[Source records]
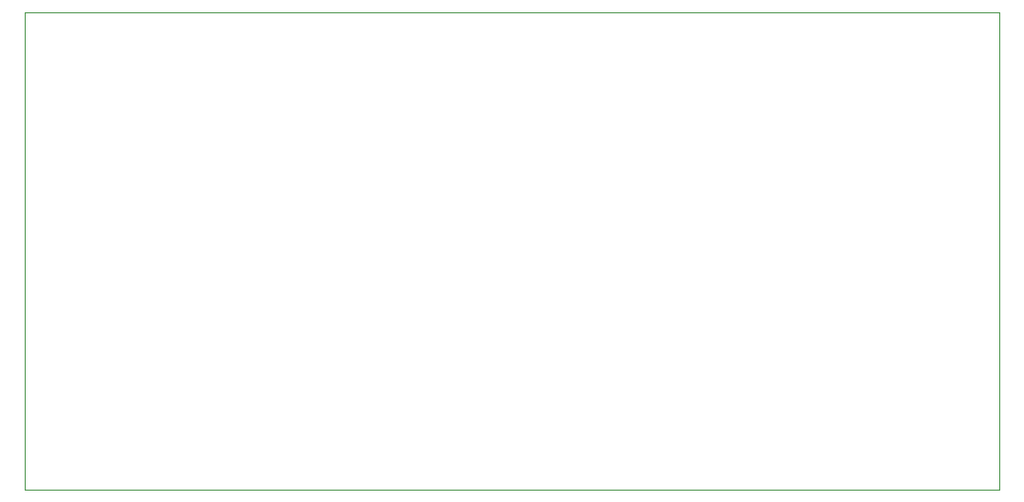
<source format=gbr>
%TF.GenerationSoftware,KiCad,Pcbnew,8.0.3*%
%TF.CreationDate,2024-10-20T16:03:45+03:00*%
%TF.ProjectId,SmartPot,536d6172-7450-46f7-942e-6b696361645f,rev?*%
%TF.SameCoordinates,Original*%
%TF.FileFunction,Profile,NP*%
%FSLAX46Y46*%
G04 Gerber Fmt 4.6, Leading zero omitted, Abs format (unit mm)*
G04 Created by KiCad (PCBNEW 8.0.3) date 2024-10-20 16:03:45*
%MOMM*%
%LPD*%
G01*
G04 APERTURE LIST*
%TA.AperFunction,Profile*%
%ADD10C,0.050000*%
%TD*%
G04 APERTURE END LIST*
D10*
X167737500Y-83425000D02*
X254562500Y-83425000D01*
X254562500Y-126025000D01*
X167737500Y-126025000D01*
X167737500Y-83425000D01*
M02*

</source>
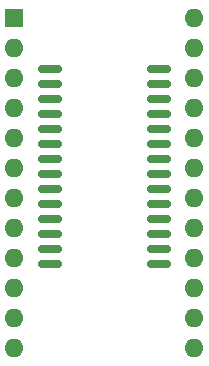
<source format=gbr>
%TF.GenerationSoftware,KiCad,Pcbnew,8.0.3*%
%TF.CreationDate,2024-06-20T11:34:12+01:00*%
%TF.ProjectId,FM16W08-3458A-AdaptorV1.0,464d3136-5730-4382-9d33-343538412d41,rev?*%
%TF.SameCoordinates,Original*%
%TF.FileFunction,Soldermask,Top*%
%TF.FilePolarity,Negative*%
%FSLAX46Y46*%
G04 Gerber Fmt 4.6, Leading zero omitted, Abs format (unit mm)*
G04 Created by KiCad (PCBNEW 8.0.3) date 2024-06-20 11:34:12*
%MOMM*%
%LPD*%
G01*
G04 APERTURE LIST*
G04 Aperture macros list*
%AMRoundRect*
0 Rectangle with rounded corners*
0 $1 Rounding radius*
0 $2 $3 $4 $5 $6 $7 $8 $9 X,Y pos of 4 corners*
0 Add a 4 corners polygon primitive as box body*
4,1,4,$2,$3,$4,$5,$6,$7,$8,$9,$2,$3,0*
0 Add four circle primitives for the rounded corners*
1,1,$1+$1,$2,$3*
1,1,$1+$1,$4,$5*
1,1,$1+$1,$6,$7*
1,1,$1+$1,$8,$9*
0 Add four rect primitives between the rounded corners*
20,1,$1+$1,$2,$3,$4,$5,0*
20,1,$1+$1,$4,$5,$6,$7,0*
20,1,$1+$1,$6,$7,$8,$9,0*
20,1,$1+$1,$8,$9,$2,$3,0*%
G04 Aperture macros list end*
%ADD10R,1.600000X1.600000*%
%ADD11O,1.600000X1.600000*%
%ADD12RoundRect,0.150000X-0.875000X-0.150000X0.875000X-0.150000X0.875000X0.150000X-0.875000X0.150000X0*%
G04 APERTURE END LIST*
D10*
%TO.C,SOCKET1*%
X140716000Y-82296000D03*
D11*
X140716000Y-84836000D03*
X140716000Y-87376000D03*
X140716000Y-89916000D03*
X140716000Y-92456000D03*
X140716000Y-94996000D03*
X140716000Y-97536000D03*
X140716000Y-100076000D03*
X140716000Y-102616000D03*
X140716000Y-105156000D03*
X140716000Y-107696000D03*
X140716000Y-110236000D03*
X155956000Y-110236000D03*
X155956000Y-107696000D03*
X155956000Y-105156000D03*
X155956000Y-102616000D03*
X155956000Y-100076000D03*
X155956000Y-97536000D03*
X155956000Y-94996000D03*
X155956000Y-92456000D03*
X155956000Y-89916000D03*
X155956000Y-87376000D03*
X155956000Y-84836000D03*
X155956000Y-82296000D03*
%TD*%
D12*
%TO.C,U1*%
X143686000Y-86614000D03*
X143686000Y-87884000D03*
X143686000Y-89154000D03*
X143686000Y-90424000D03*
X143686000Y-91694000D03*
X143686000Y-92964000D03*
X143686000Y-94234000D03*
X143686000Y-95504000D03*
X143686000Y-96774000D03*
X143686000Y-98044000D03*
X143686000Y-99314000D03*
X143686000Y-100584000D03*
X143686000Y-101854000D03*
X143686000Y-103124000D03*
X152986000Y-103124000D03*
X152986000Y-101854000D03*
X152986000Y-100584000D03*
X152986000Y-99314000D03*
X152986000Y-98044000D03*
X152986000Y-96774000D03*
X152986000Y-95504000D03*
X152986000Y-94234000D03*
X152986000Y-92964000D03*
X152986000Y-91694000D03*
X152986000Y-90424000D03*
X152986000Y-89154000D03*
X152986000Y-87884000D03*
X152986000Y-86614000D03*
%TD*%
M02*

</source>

[What you need to do]
Using the records above, restate word for word the lines from the one with "X155956000Y-94996000D03*" through the one with "X143686000Y-103124000D03*", both included.

[Response to the task]
X155956000Y-94996000D03*
X155956000Y-92456000D03*
X155956000Y-89916000D03*
X155956000Y-87376000D03*
X155956000Y-84836000D03*
X155956000Y-82296000D03*
%TD*%
D12*
%TO.C,U1*%
X143686000Y-86614000D03*
X143686000Y-87884000D03*
X143686000Y-89154000D03*
X143686000Y-90424000D03*
X143686000Y-91694000D03*
X143686000Y-92964000D03*
X143686000Y-94234000D03*
X143686000Y-95504000D03*
X143686000Y-96774000D03*
X143686000Y-98044000D03*
X143686000Y-99314000D03*
X143686000Y-100584000D03*
X143686000Y-101854000D03*
X143686000Y-103124000D03*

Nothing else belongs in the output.